# Gewicht > Ondergewicht >  Gevaarlijk ondergewicht?

## cleintje

hallo,

ik heb een eetstoonis en zit tegen een bmi van 17 mijn dieetiste zegt dat ik in levensgevaar ben en dat ik elk moment door neer kan vallen. Zelf vind ik het wel meevallen en weet niet waar ze het nu precies op basseert. Alleen weet ik dat ze zegt dat mijn lichaam mijn spieren opeet en dus ook van mijn hart. Maar ik werk nog doe kei veel oke heb lichamelijke klachten en kan niet alles niet meer. Maar dat wil niet zeggen dat ik zo dood neer kan vallen. En ze zegt als ik 17 bmi heb dat ik opgenomen moet worden dat is nog 2 kg. Maar wat zijn dan richtlijnen waarop zoiets gebasseerd wordt? Zij zegt je hoeft geen 30 kg te wegen om in gevaar te zijn.

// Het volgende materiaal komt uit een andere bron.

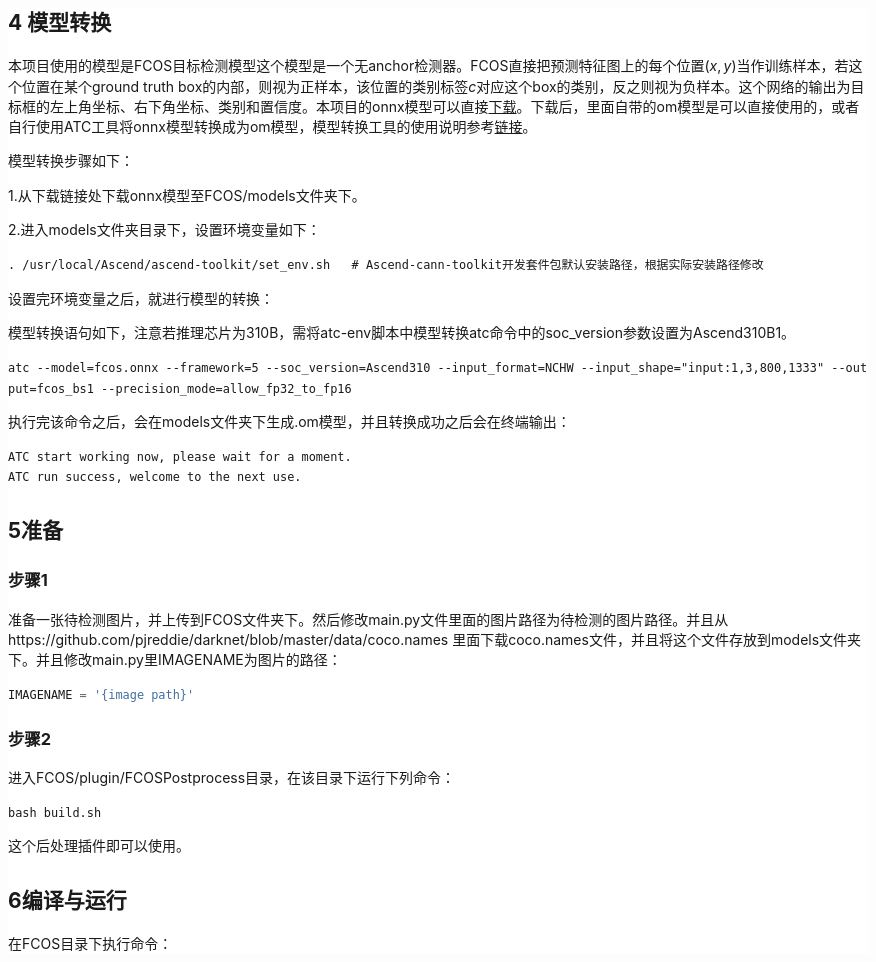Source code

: ## 4 模型转换

本项目使用的模型是FCOS目标检测模型这个模型是一个无anchor检测器。FCOS直接把预测特征图上的每个位置$(x,y)$当作训练样本，若这个位置在某个ground truth box的内部，则视为正样本，该位置的类别标签$c$对应这个box的类别，反之则视为负样本。这个网络的输出为目标框的左上角坐标、右下角坐标、类别和置信度。本项目的onnx模型可以直接[下载](https://mindx.sdk.obs.cn-north-4.myhuaweicloud.com/mindxsdk-referenceapps%20/contrib/Fcos/ATC%20Fcos.zip)。下载后，里面自带的om模型是可以直接使用的，或者自行使用ATC工具将onnx模型转换成为om模型，模型转换工具的使用说明参考[链接](https://gitee.com/ascend/docs-openmind/blob/master/guide/mindx/sdk/tutorials/%E5%8F%82%E8%80%83%E8%B5%84%E6%96%99.md)。

模型转换步骤如下：

1.从下载链接处下载onnx模型至FCOS/models文件夹下。

2.进入models文件夹目录下，设置环境变量如下：

```
. /usr/local/Ascend/ascend-toolkit/set_env.sh   # Ascend-cann-toolkit开发套件包默认安装路径，根据实际安装路径修改
```

设置完环境变量之后，就进行模型的转换：

模型转换语句如下，注意若推理芯片为310B，需将atc-env脚本中模型转换atc命令中的soc_version参数设置为Ascend310B1。

```
atc --model=fcos.onnx --framework=5 --soc_version=Ascend310 --input_format=NCHW --input_shape="input:1,3,800,1333" --output=fcos_bs1 --precision_mode=allow_fp32_to_fp16
```

执行完该命令之后，会在models文件夹下生成.om模型，并且转换成功之后会在终端输出：

```
ATC start working now, please wait for a moment.
ATC run success, welcome to the next use.
```



## 5准备

### 步骤1

准备一张待检测图片，并上传到FCOS文件夹下。然后修改main.py文件里面的图片路径为待检测的图片路径。并且从https://github.com/pjreddie/darknet/blob/master/data/coco.names   里面下载coco.names文件，并且将这个文件存放到models文件夹下。并且修改main.py里IMAGENAME为图片的路径：
```python
IMAGENAME = '{image path}'
```
### 步骤2

进入FCOS/plugin/FCOSPostprocess目录，在该目录下运行下列命令：

```
bash build.sh
```
这个后处理插件即可以使用。

## 6编译与运行

在FCOS目录下执行命令：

Maar als het dan niet alleen mijn gewicht is wat zijn dan nog meer aanwijzigingen. Die feitelijk bewezen kunnen worden stel dat het een gedwongen opname wordt? Ik hoop dat iemand mij kan helpen

groetjes cleintje

----------


## Déylanna

Hoi hoi,

Wat ik me afvraag is het volgende: Wat is jou lengte??
Kijk je kan wel een BMI van 17 hebben, maar als jij bijvoorbeeld 1.75 bent en je weegt 
52 kilo, dan heb je ook een BMI van 17. Tuurlijk is dat te laag, en heb je dan ernstig ondergewicht. Dus wat is jou lengte als ik vragen mag?? Wat betreft over het ondergewicht in het algemeen. Het is zeker niet goed om teveel ondergewicht te hebben. Je schrijft zelf al dat je lichamelijke klachten hebt, en niet veel meer kan. Je lichaam heeft gigantisch veel te voorduren bij ernstig ondergewicht.
Wat betreft die richtlijnen. Tja, opname gebeurt meestal als je rond een BMI van 16 of lager zit. Als je dieetiste zegt dat je niet 30 hoeft te wegen om in gevaar te zijn, weet dan dat ze daar wel gelijk in heeft. Iemand met ondergewicht hoeft ook geen 30 kilo te wegen om het eigen lichaam in gevaar te brengen. Zoals ik al schreef: iemand met ernstig onderrgewicht kan heel veel last krijgen van lichaamlijke klachten. Dat kan bijvoorbeeld hart en vaat ziekten zijn. Wanneer iemand geen vetreserves meer heeft, kunnen ook andere weefsels worden aangetast zoals spieren, lever, nieren, hart en zenuwweefsel. En wat dacht je van botontkalking (osteoporose)
maag- en darmklachten, hormoonafwijkingen (o.a. wegblijven menstruatie) 
verminderde schildklierwerking en verminderde stofwisseling

liefs
Déylanna

----------


## davanzu21

Een BMI van 17 is zeker wel ondergewicht maar niet ernstig, en dat betekent dus niet dat je je geen zorgen hoeft te maken want een eetstoornis en een BMI onder de grens zegt al genoeg.

----------


## Gozer1987

Omdat je lichaam toch ergens caloriien vandaan moet halen om het zo te zeggen, doet dit het ergens anders,

Eerst vet, dan spierweefsel --> je hart is ook een spier dat word bedoeld met ''je kan dood neervallen''

zoals bovenstaand ook vermeld zijn er nog veel meer dingen.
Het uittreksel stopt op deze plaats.